Jesus entra em Jerusalém e é recebido com festa. De acordo com o quarto evangelho: “[…] a numerosa multidão que tinha vindo à festa, tendo ouvido que Jesus estava a caminho de Jerusalém, pegou ramos de palmeiras e saiu ao encontro dele, clamando: Hosana! Bendito o que vem em nome do Senhor e que é Rei de Israel!” (João 12.12-13).

Quem, naquele dia, diria que aquela seria a última semana de Jesus? Quem diria naquele domingo que na próxima sexta-feira Jesus estaria pregado na cruz? Quem diria que aquele domingo foi o começo do fim?

A semana de Jesus começou muito bem, com festa, celebração, reconhecimento. No entanto, na próxima sexta-feira, Jesus Cristo será crucificado com o apoio daquela gente que o saudou dias atrás. Mas Jesus não estava inconsciente disso. Como o próprio Deus encarnado, Jesus já sabia de tudo o que iria acontecer. Aquilo fazia parte do plano de salvação de Deus para a humanidade.

Conosco, a coisa é bem diferente… de repente, uma ligação, uma mensagem no WhatsApp, um e-mail, um exame médico, um erro no trânsito, um acidente doméstico e a vida muda completamente. Coisas ruins podem acontecer numa semana que começou bem. Coisas ruins podem acontecer num relacionamento que começou bem. Coisas ruins podem acontecer num local bom: pense, por exemplo, no Éden. A palavra “Éden” soava agradavelmente aos ouvidos dos hebreus insinuando as ideias de paraíso, prazer e felicidade. Contudo, algo terrível ocorreu nesse local: um pecado cometido ali desencadeou uma avalanche de pecados que continua a crescer até hoje.
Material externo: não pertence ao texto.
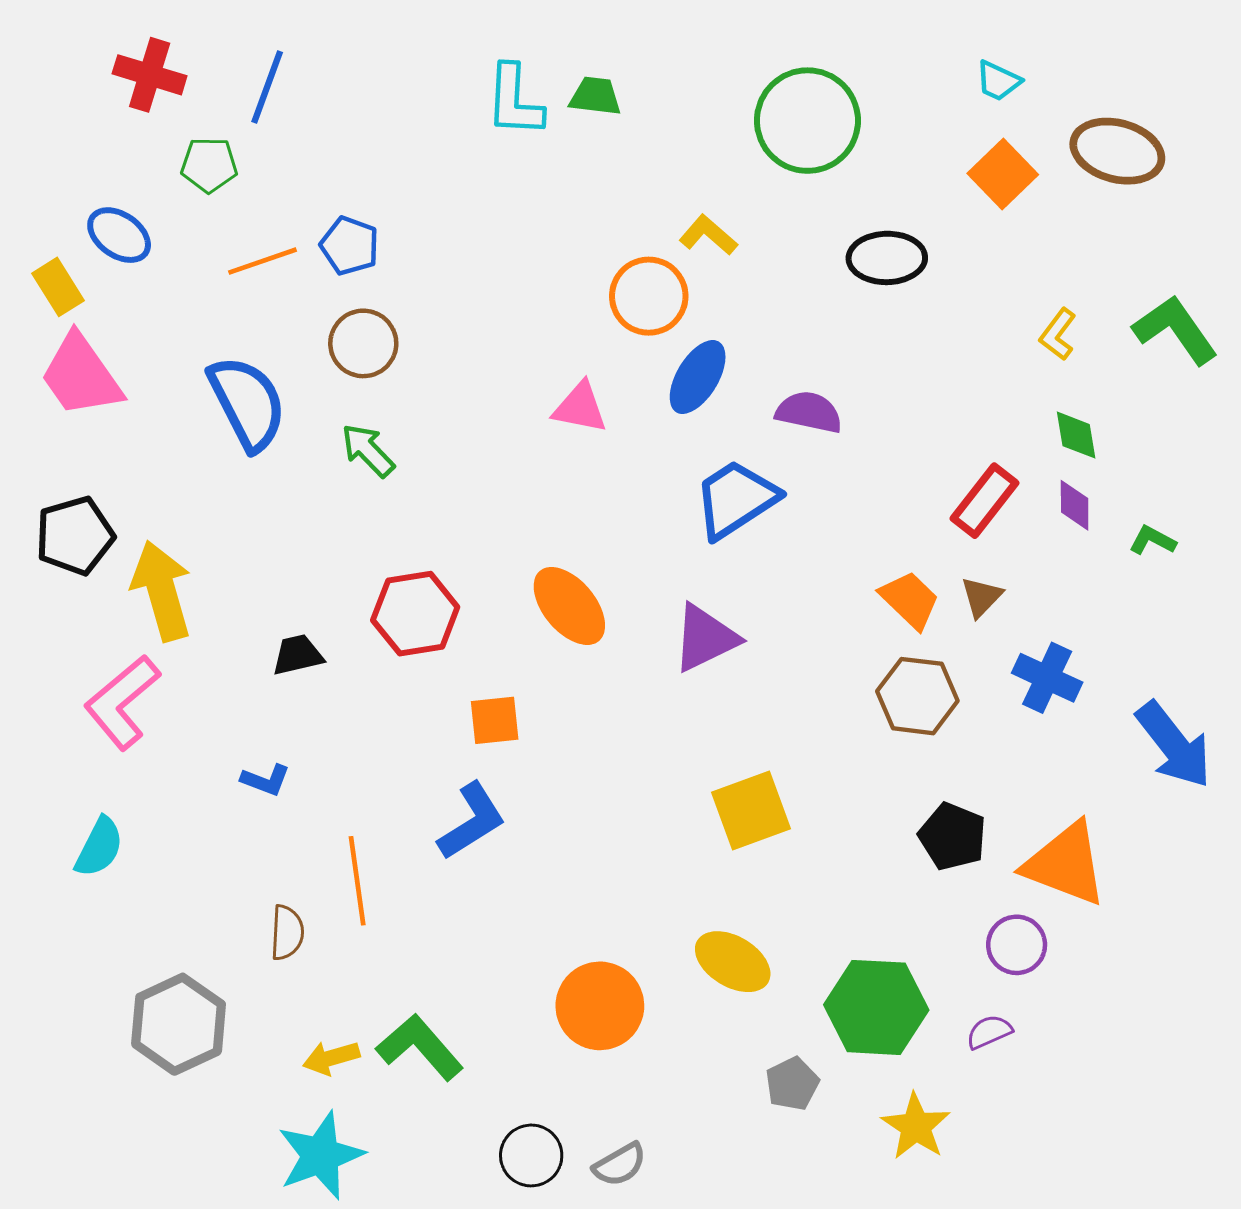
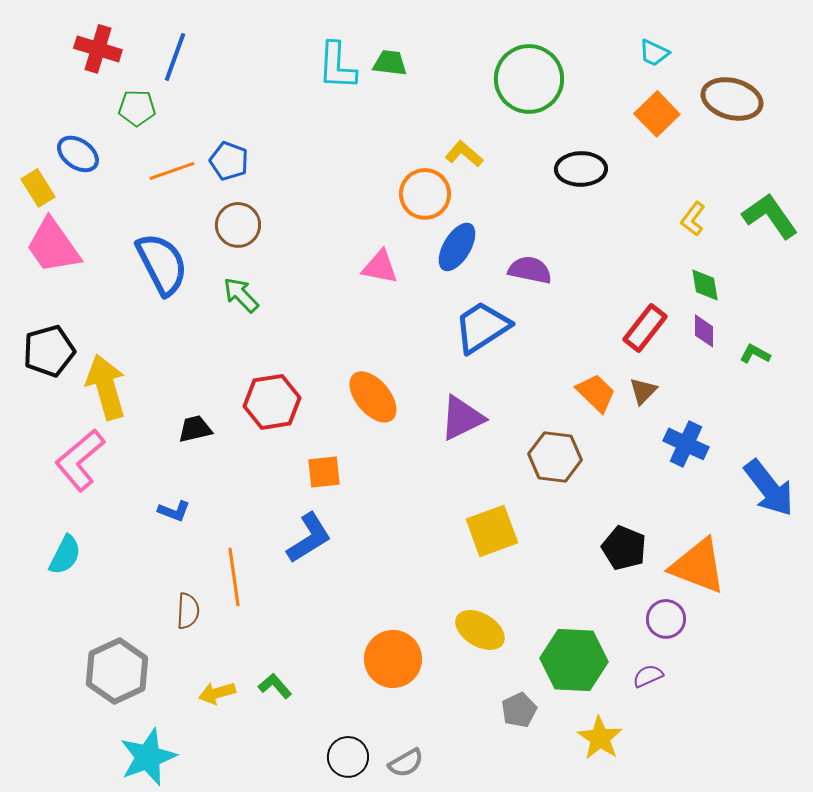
brown hexagon: (917, 696) -> (555, 457), moved
green L-shape: (420, 1047) -> (275, 686), size x0.6
cyan star: (321, 1155) -> (148, 757), moved

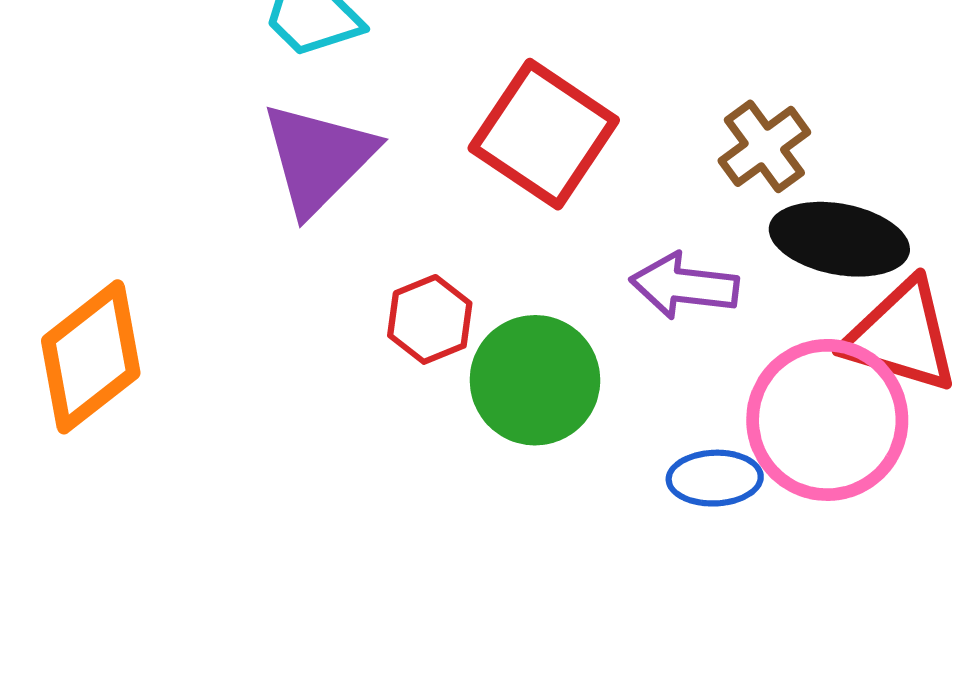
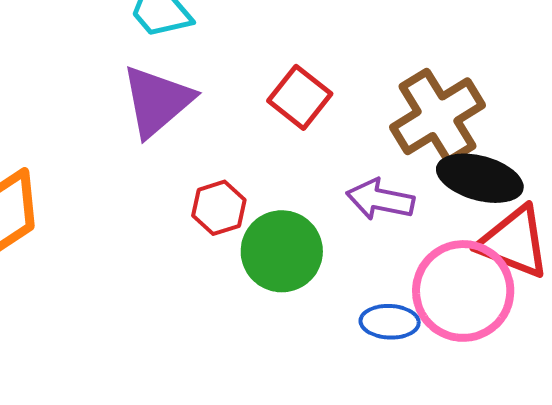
red square: (544, 134) -> (300, 97), size x0.7
brown cross: (764, 146) -> (437, 116), size x1.6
Não controlamos a vida, todavia, confiamos Naquele que é soberano sobre tudo e todos. É por isso que não encerrarei este texto com desesperança. Afinal de contas, Aquele que foi crucificado na sexta ressuscitou no domingo! A maldição da cruz foi revertida em bênção para os que crêem. Creia e confie em Deus em todo o tempo: mesmo em meio às sempre indesejáveis, contudo típicas, “invertidas” da vida.